## Provided information
········
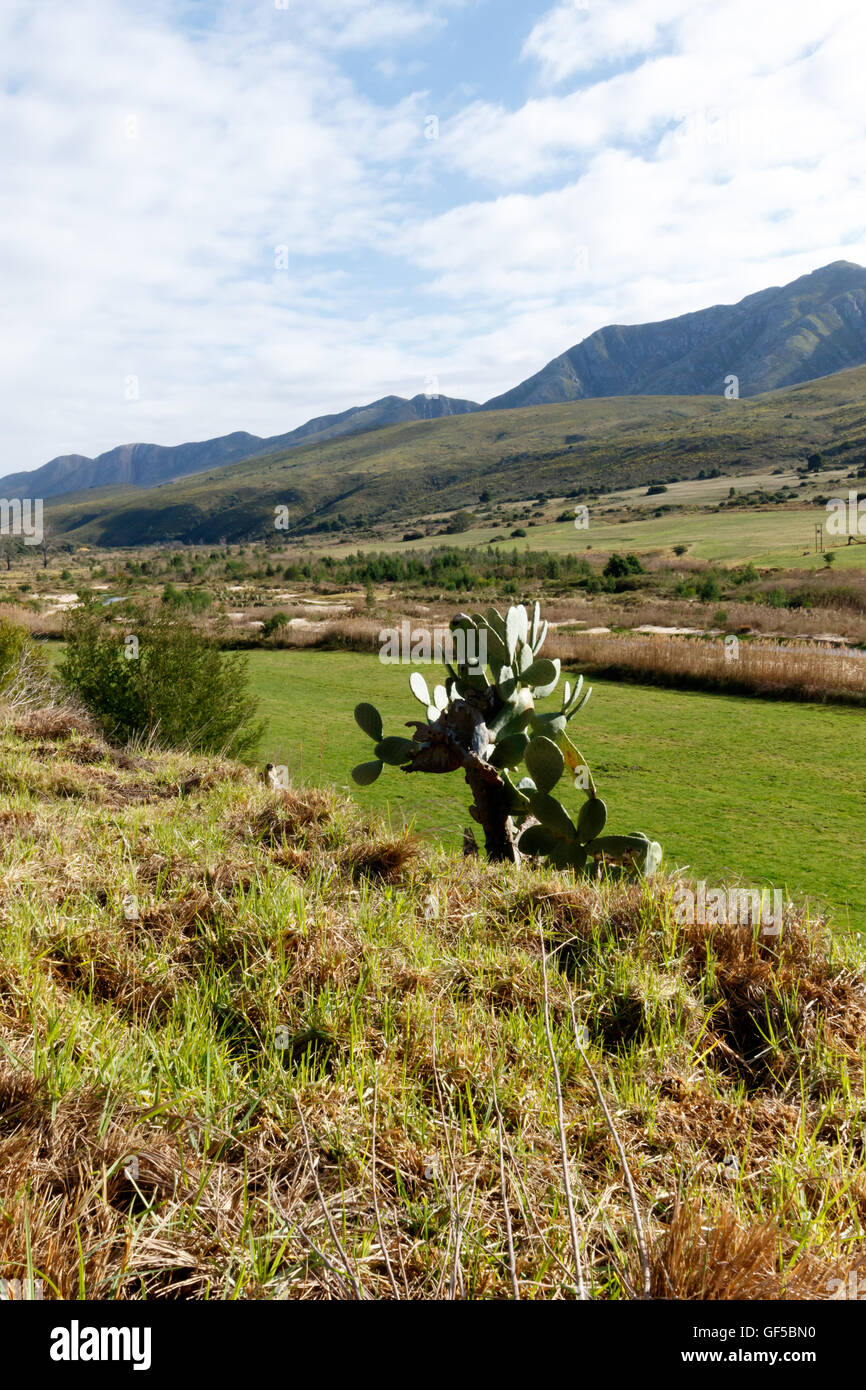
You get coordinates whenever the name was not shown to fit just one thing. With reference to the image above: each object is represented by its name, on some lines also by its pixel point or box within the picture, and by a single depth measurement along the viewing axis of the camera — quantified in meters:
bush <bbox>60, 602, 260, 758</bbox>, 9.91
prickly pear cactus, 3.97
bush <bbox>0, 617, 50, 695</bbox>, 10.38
········
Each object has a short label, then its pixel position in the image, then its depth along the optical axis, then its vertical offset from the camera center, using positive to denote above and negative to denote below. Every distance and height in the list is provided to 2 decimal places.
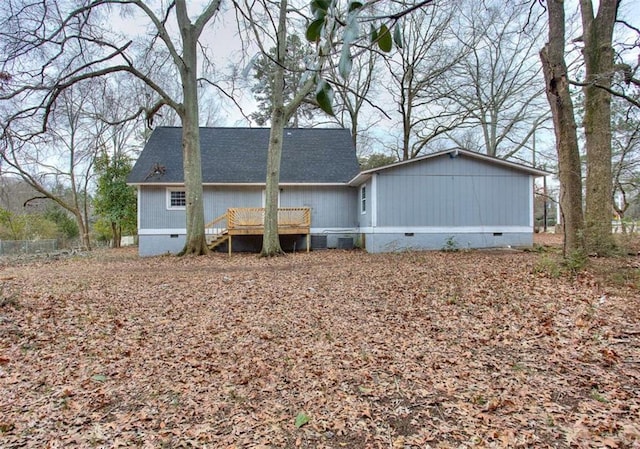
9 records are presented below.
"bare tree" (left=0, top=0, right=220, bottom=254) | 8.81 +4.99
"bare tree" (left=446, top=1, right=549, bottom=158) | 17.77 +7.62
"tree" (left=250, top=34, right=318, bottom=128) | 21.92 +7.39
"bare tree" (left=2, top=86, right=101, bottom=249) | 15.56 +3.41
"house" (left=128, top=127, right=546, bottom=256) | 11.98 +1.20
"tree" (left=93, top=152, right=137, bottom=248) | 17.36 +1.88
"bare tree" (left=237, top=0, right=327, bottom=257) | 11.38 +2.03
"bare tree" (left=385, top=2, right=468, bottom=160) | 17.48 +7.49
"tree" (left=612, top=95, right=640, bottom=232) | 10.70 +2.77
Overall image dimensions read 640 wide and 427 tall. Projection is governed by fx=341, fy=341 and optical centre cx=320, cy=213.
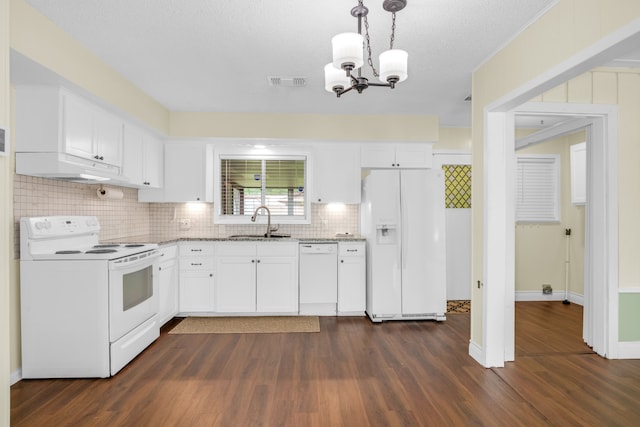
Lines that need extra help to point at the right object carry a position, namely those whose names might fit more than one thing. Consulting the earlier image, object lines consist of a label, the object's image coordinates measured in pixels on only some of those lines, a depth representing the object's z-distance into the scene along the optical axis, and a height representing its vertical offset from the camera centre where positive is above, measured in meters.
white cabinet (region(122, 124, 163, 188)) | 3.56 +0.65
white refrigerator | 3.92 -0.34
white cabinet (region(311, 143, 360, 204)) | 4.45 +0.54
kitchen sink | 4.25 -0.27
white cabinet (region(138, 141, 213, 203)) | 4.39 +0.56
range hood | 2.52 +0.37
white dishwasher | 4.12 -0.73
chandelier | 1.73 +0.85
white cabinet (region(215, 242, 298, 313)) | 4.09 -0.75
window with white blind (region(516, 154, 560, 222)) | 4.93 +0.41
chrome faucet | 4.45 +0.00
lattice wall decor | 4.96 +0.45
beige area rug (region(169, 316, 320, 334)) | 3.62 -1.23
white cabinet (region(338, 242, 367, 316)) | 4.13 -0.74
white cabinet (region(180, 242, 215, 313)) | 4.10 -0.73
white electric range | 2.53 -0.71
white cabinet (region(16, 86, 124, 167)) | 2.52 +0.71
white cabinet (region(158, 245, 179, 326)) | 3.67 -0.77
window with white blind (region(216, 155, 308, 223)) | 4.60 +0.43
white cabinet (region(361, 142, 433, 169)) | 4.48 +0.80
········
## What to work on
Of the lines above, extract only those from the line with "kitchen sink | 4.25 -0.27" to the line with "white cabinet (region(361, 142, 433, 169))", both included, exactly as written.

## Answer to this exercise
kitchen sink | 4.25 -0.27
white cabinet (region(138, 141, 213, 203)) | 4.39 +0.56
range hood | 2.52 +0.37
white dishwasher | 4.12 -0.73
chandelier | 1.73 +0.85
white cabinet (region(215, 242, 298, 313)) | 4.09 -0.75
window with white blind (region(516, 154, 560, 222)) | 4.93 +0.41
chrome faucet | 4.45 +0.00
lattice wall decor | 4.96 +0.45
beige area rug (region(169, 316, 320, 334)) | 3.62 -1.23
white cabinet (region(338, 242, 367, 316)) | 4.13 -0.74
white cabinet (region(180, 242, 215, 313)) | 4.10 -0.73
white electric range | 2.53 -0.71
white cabinet (region(16, 86, 124, 167)) | 2.52 +0.71
white cabinet (region(158, 245, 179, 326)) | 3.67 -0.77
window with white blind (region(216, 155, 308, 223)) | 4.60 +0.43
white cabinet (region(361, 142, 433, 169)) | 4.48 +0.80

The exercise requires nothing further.